Il monito di Pittella: “Coltiviamo la solidarietà, l’unità e la perequazione””
I venti di guerra che in queste ore spirano sulla Spagna, alla vigilia del preannunciato referendum indipendentista catalano, che rischia di innescare una polveriera potenzialmente devastante e difficilmente gestibile per la tenuta democratica di quel Paese, rappresentano per noi tutti un campanello d’allarme. Lo è per l’Italia. E a maggior ragione per una comunità nazionale – come la nostra – attraversata da spinte “autonomiste” che sfoceranno nel referendum del 22 ottobre prossimo in Veneto e Lombardia, nel malcelato tentativo di scardinare il patto sociale su cui si fonda la Repubblica italiana, a danno soprattutto delle regioni più deboli.
Mi auguro ci si fermi in tempo. Perché in caso contrario sarebbe una sciagura istituzionale e sociale, oltre che un colossale errore politico, addebitabile ad una classe dirigente locale impegnata a solleticare la “pancia” del proprio elettorato, pur di inseguire un consenso sempre più alimentato da populismi, egoismi e campanilismi.
Mai come in questo momento, l’Italia ha bisogno di più unità. Di una visione comune. Di un idem sentire su valori condivisi, per affrontare, partendo da una nuova e più forte solidarietà nazionale, i grandi temi dello sviluppo, in uno scenario europeo e mondiale sempre più complicato e difficile.
Le Regioni devono mettere a valore la propria identità, senza guerre fratricide, in un quadro di collaborazione istituzionale che premi la linea del dialogo e del confronto costruttivo tra Governo centrale e realtà locali. Un esempio è quello che abbiamo fatto con l’accordo sull’acqua sottoscritto lo scorso anno tra Basilicata, Puglia e governo nazionale. Quell’intesa di programma rappresenta un caso virtuoso di solidarietà territoriale che ha trovato nei diversi “Patti per il Sud” un momento di successiva, ulteriore esaltazione.
Ho già avuto modo di ricordare che grazie allo straordinario lavoro di Claudio De Vincenti, il Ministero per il Mezzogiorno è diventato una realtà dalla quale partire per fare del Sud una opportunità di crescita dell’intero Paese.
Del resto, proprio alla luce di quello che sta accadendo in Spagna, reputo sbagliata la guerra dei numeri che ancora una volta, in questi giorni, si è innescata tra Nord e Sud.

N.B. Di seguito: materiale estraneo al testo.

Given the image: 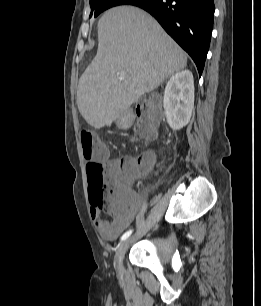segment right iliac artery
<instances>
[{
  "instance_id": "82829eb1",
  "label": "right iliac artery",
  "mask_w": 261,
  "mask_h": 306,
  "mask_svg": "<svg viewBox=\"0 0 261 306\" xmlns=\"http://www.w3.org/2000/svg\"><path fill=\"white\" fill-rule=\"evenodd\" d=\"M131 234H132V230L125 232L121 237V241L127 239Z\"/></svg>"
}]
</instances>
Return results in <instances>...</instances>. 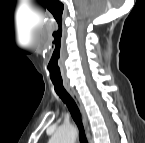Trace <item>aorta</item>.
<instances>
[{
	"label": "aorta",
	"instance_id": "obj_1",
	"mask_svg": "<svg viewBox=\"0 0 145 143\" xmlns=\"http://www.w3.org/2000/svg\"><path fill=\"white\" fill-rule=\"evenodd\" d=\"M76 140V130L72 126L60 127L52 136V143H74Z\"/></svg>",
	"mask_w": 145,
	"mask_h": 143
}]
</instances>
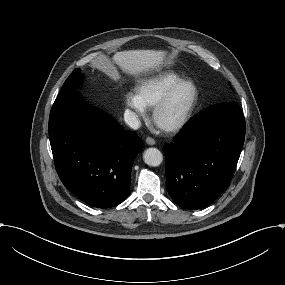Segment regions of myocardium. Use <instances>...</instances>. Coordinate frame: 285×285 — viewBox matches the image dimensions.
<instances>
[{"label":"myocardium","mask_w":285,"mask_h":285,"mask_svg":"<svg viewBox=\"0 0 285 285\" xmlns=\"http://www.w3.org/2000/svg\"><path fill=\"white\" fill-rule=\"evenodd\" d=\"M192 85L194 88V97L191 101L190 106L188 107L187 111L184 113V115L176 122H174L171 125L168 126H161L159 124V117L161 113L169 106L171 103L174 95L176 92L185 85ZM200 88L198 84L192 80V79H182L178 83H176L174 86H172L167 93L162 97V99L159 101V103L154 107L153 110V120L154 122L161 127L166 132H177L181 129H183L191 120L193 117L199 102H200Z\"/></svg>","instance_id":"obj_1"}]
</instances>
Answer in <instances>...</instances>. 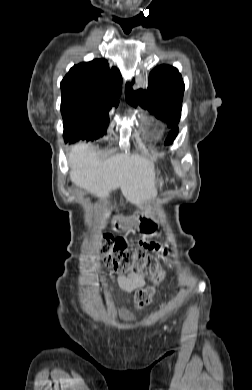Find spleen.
Wrapping results in <instances>:
<instances>
[{
  "instance_id": "1",
  "label": "spleen",
  "mask_w": 252,
  "mask_h": 390,
  "mask_svg": "<svg viewBox=\"0 0 252 390\" xmlns=\"http://www.w3.org/2000/svg\"><path fill=\"white\" fill-rule=\"evenodd\" d=\"M175 171H176V173H177L180 177L183 176L181 170H180L178 167L175 168Z\"/></svg>"
}]
</instances>
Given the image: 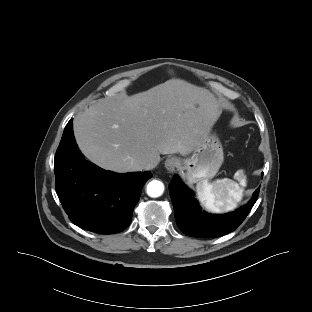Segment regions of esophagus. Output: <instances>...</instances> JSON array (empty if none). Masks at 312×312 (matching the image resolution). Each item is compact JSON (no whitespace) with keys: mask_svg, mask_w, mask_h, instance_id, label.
<instances>
[{"mask_svg":"<svg viewBox=\"0 0 312 312\" xmlns=\"http://www.w3.org/2000/svg\"><path fill=\"white\" fill-rule=\"evenodd\" d=\"M178 160L175 157H169L165 161V168L169 173H173L176 170Z\"/></svg>","mask_w":312,"mask_h":312,"instance_id":"34e87169","label":"esophagus"}]
</instances>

L’economista Gianfranco Viesti replicando al direttore di Bankitalia Salvatore Rossi ha dimostrato, dati alla mano, che negli anni della crisi le classi dirigenti del centrodestra hanno fatto pagare soprattutto al Sud il conto dell’austerità.
E’ un dato di fatto che nel Mezzogiorno siano disponibili meno servizi, e spesso di qualità inferiore, per i cittadini e le imprese. Nel periodo 2000-2014 le Ferrovie dello Stato hanno investito meno di 50 euro pro-capite al Sud e quasi 120 al Centro-Nord. La spesa pubblica allargata, nel 2015, era pari a 15.801 euro pro-capite al Centro-Nord e a 12.222 euro nel Mezzogiorno, cioè il 23 per cento in meno. Il welfare italiano è prevalentemente pensionistico e questo di fatto contribuisce a spostare il denaro pubblico nel Settentrione, dove si pagano più pensioni e di maggiore importo. Nella scuola, nella sanità, nella raccolta dei rifiuti c’è poi un Sud a macchia di leopardo, con una minore dotazione di infrastrutture e capitale pubblico, come dimostra la stessa qualità degli edifici scolastici, della rete stradale e ferroviaria e di quella idrica e fognaria.
Come si vede, in un clima di scontro, ed utilizzando dati che sono sotto gli occhi di tutti, sarebbe facile soffiare sul fuoco del “ribellismo” istituzionale, alimentando i cori degli ultrà tra le diverse curve dello stadio-Italia. Ne usciremmo però tutti sconfitti. E ci ritroveremmo un Paese in macerie, sotto il profilo politico-istituzionale e sociale. Credo che nessuno lo voglia. E per quanto mi riguarda, nel mio piccolo, lavorerò perché ciò non accada.